Skip to main content


graphic image

A Leader in Astrostatistics

In the 1980s Jogesh Babu in the Department of Statistics and Eric Feigelson in the Department of Astronomy began collaborating on bringing cutting-edge statistical methods to answer important questions in astronomy. While there had been a few other collaborations between statisticians and astronomers, notably Neyman and Scott in the 1950s, the Babu-Feigelson collaboration is among the earliest and most sustained since the revolution in statistics brought about by computer-intensive methods like the bootstrap.

The Babu-Feigelson collaboration led to a 1996 cross-disciplinary monograph that gave rise to the name Astrostatistics. This collaboration led to the establishment of  cross-disciplinary Center for Astrostatistics (CASt) in 2003. As a result of this history and the continuing growth of collaborations with the addition of Hyungsuk Tak (Statistics), Eric Ford (Astronomy), Joel Leja (Astronomy), Ashley Villar (Astronomy), Ian Czekala (Astronomy), Derek Fox (Astronomy), David Hunter (Statistics), Donghui Jeong (Astronomy), Rebekah Dawson (Astronomy), and the remarkably successful summer astrostatistics workshops and conferences, Penn State's astrostatistics group is world renowned.


Faculty and Student Research Collaborations

Identifying Galaxies with Unique Data Analysis

Assistant Professor Hyungsuk Tak's collaboration with  graduate student Sarah Shy focuses on developing a new data analytic tool to quantify classification uncertainties with statistical and machine learning methods, such as random forests and support vector machines, in the unique context of astronomical data.
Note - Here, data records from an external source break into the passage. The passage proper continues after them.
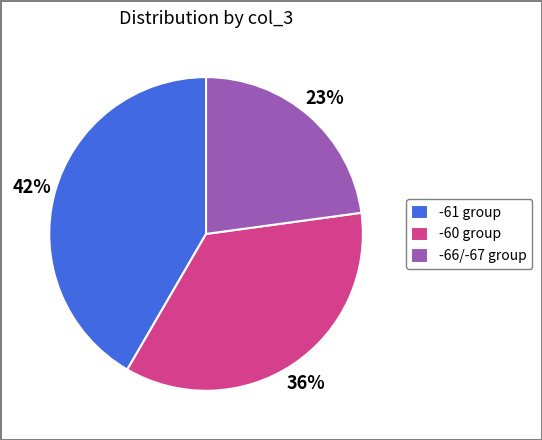

Is it true that -66/-67 group is 37% of the pie?

False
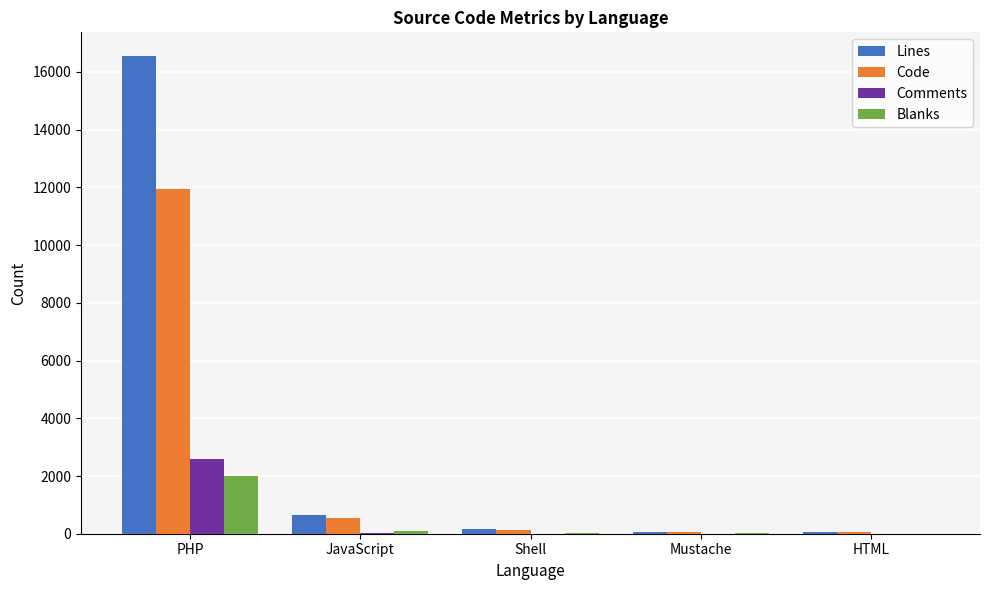

Which label corresponds to the largest value in the chart?

PHP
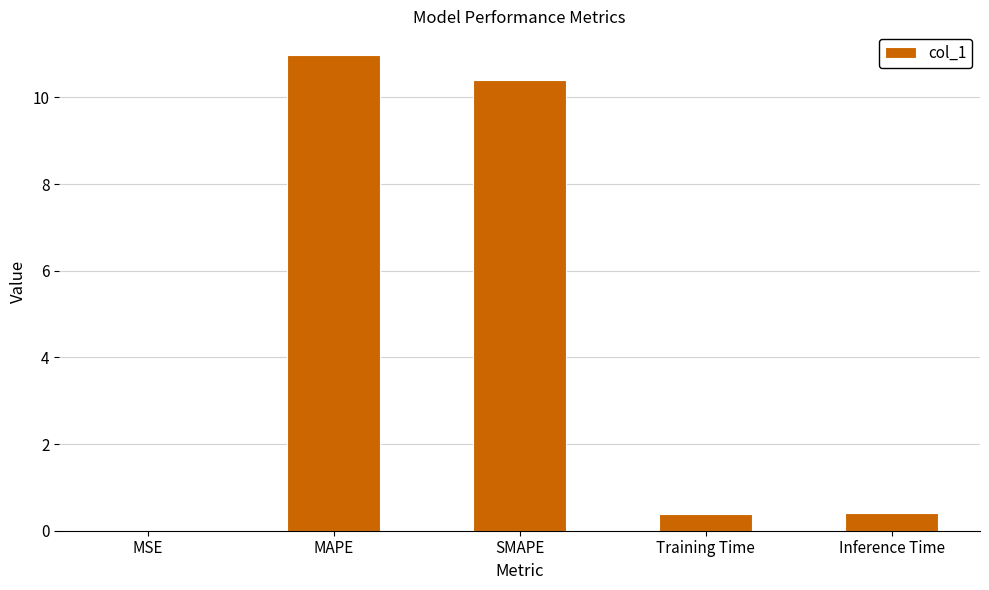

What value does the data have at MAPE?

11.0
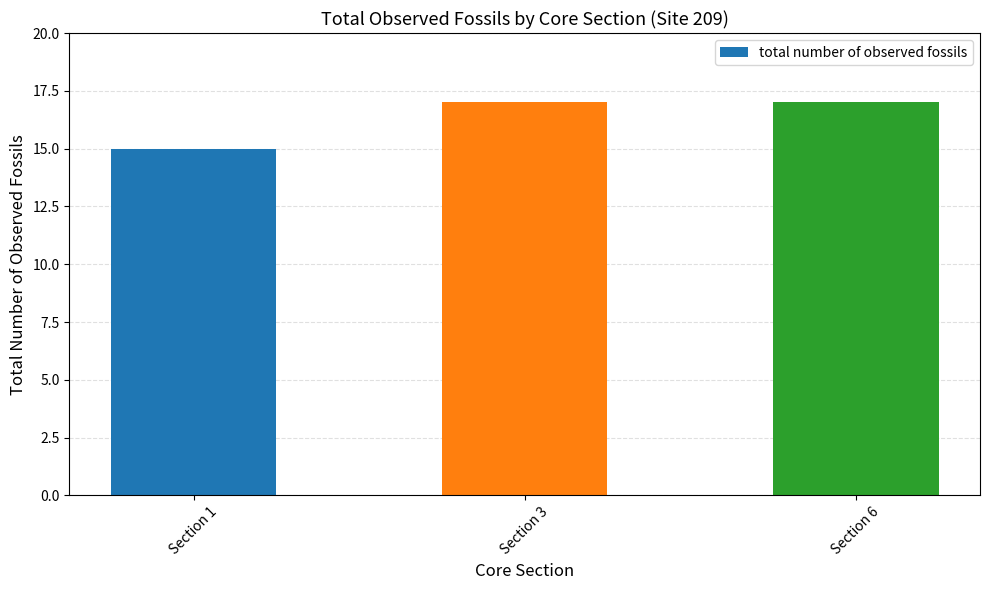

What is the change in value from Section 1 to Section 3?

+2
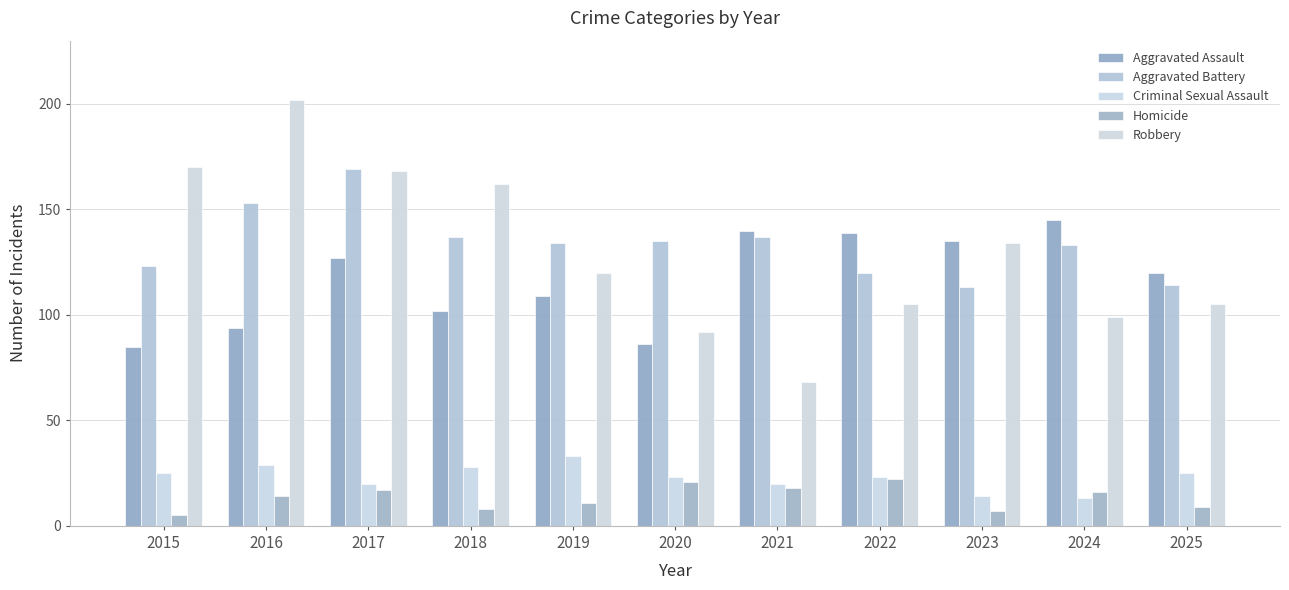

How many bars are there in each group?

5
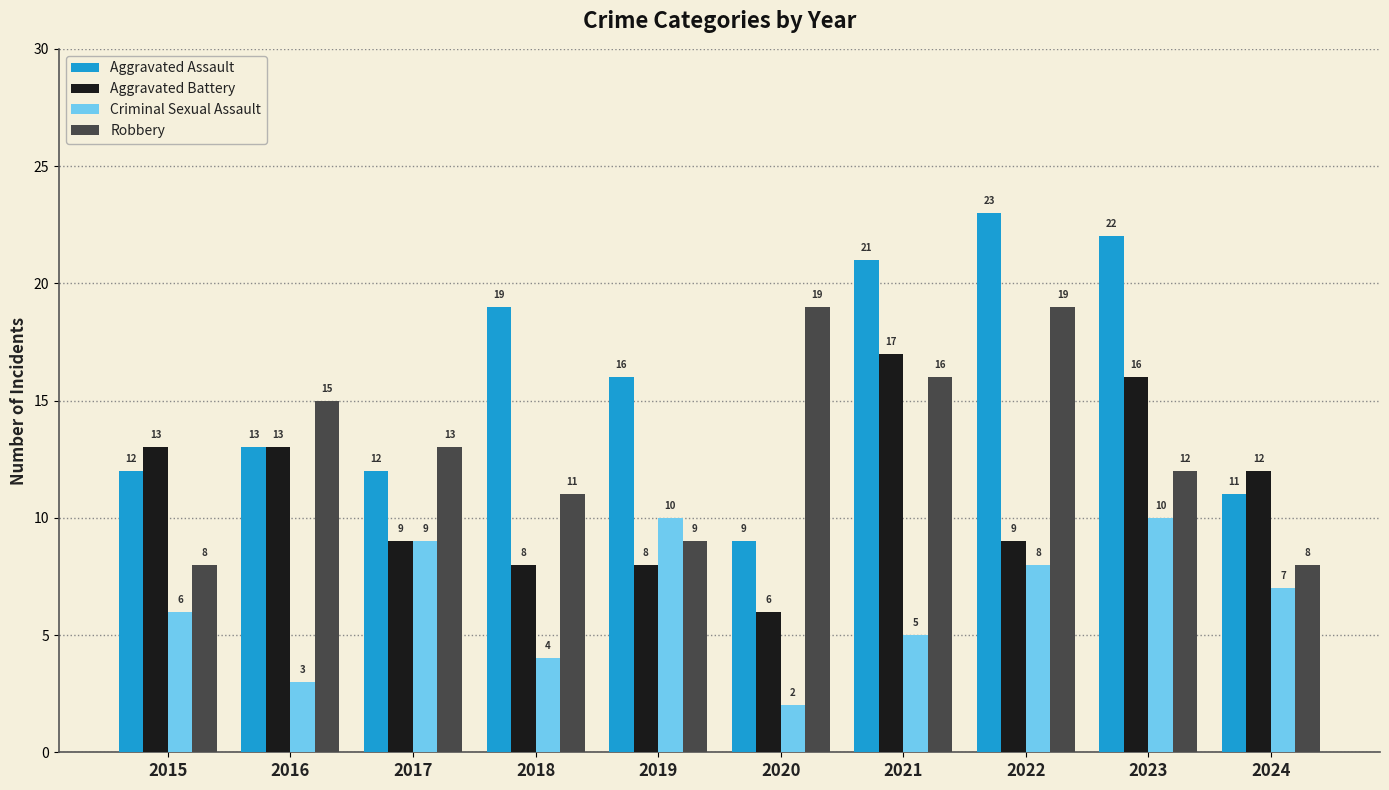

True or false: Aggravated Battery has a value of 27 at 2021.

False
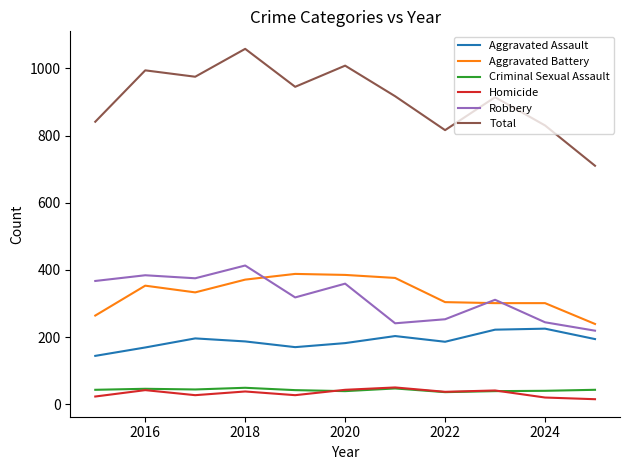

Which series has the largest total across all categories?

Total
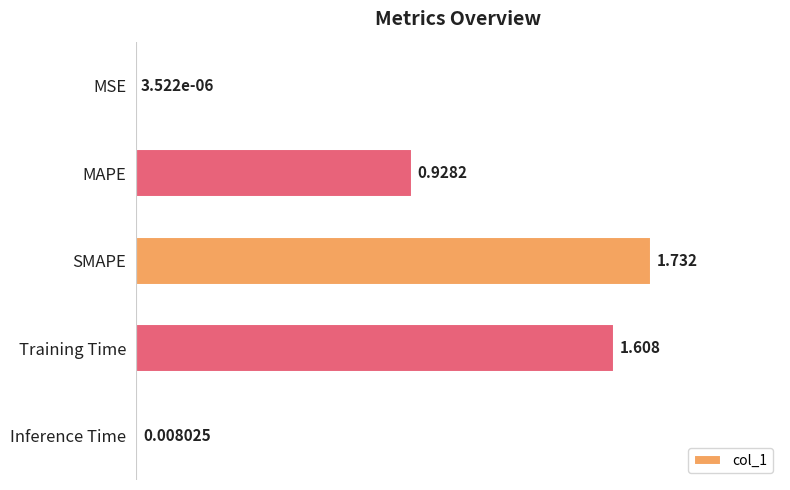

Where is the data nearest to the value 0?

MSE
They have successfully applied their method to identify a specific type of galaxy (high redshift quasars) from a large-scale data set with millions of astronomical objects.  The challenge of this problem lies in the fact that the targeted objects are presumed to be dimmer (more uncertain) than other objects.

Their goal is to scale up the method so that it can be applied to even larger rectangular data sets with billions of lines (astronomical objects) with hundreds of columns (properties) in the near future because the Rubin Observatory Legacy Survey of Space and Time (known as LSST) will start monitoring the entire sky in a few years, producing terabytes of data per day.